The Trans-Allegheny Lunatic Asylum (TALA) in the mountains of Weston, West Virginia, holds many dark and disturbing stories. Later known as the Weston State Hospital, TALA was a Kirkbride psychiatric hospital, constructed from 1858-1881 and in operation from 1864 until 1994. The main building is one of the largest hand-cut stone masonry buildings in the United States.
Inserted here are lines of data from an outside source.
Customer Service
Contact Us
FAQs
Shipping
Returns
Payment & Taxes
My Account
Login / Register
Although this list was sourced from a contemporaneous hospital log, its entries should not be considered as denoting things that were all considered symptoms of mental instability. Rather, among patients who were treated at West Virginia Hospital for the Insane for various illnesses such as chronic dementia, acute mania, and melancholia, these entries recorded the reasons or causes why those patients were said to have developed their underlying maladies. That is, people didn’t think that novel reading, asthma, the marriage of one’s child, politics, or falling from a horse were symptoms of mental illness, but rather factors that might have produced or exacerbated such an illness.